What to work on – When the string "Anakasa" is part of a line in the data below, report the whole line.
━━━━━━━━
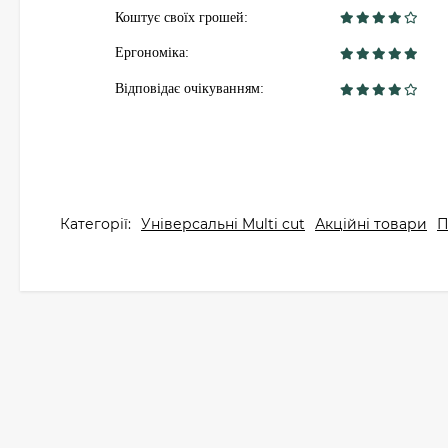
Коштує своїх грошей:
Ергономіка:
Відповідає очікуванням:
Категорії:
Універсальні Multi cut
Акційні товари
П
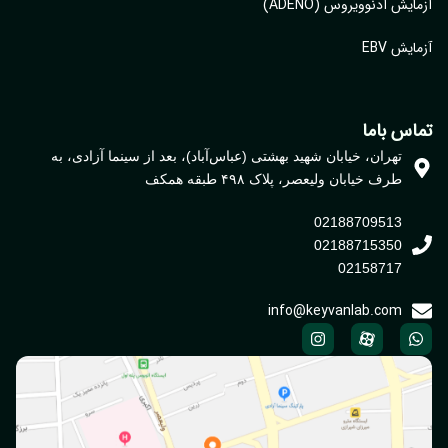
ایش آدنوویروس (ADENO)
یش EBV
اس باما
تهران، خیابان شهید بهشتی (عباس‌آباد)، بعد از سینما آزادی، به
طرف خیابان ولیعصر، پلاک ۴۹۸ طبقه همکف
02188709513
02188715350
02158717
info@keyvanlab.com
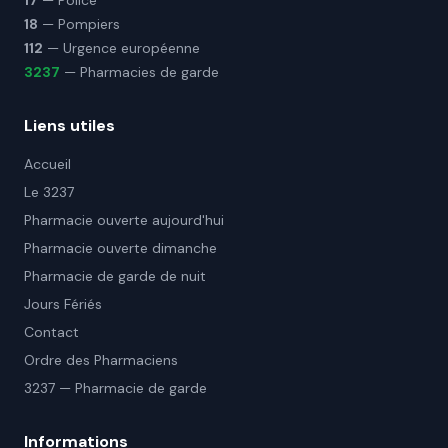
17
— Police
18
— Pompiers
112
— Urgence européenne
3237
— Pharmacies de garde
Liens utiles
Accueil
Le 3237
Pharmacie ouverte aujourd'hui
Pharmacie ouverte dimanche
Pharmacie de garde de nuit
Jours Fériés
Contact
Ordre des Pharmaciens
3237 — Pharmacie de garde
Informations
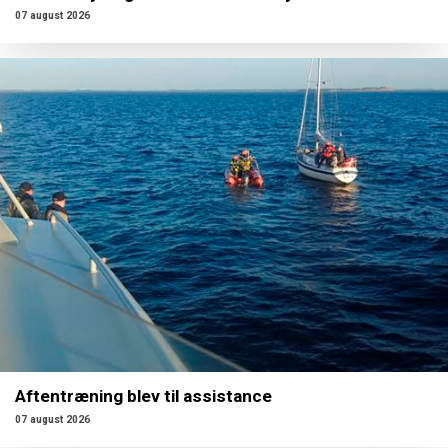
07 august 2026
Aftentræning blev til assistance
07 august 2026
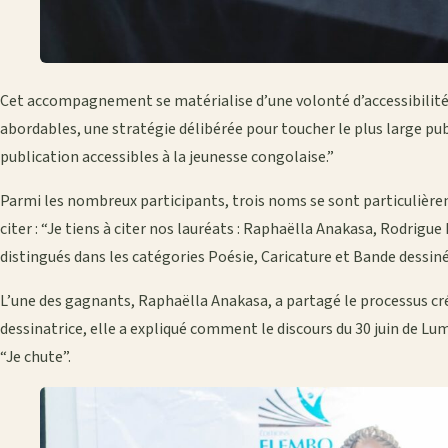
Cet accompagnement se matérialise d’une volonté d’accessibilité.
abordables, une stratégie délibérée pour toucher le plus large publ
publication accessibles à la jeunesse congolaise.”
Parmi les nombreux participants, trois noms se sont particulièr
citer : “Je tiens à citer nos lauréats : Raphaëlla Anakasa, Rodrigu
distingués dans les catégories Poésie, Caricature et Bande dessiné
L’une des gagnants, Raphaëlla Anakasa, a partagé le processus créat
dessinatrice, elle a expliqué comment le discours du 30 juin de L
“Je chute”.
━━━━━━━━
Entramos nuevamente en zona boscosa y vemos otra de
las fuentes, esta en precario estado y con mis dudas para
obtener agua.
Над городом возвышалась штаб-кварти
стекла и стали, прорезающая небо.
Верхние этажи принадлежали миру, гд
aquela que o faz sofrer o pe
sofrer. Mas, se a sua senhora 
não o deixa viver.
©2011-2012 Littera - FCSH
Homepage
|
━━━━━━━━
Exercise response –
citer : “Je tiens à citer nos lauréats : Raphaëlla Anakasa, Rodrigu
L’une des gagnants, Raphaëlla Anakasa, a partagé le processus créat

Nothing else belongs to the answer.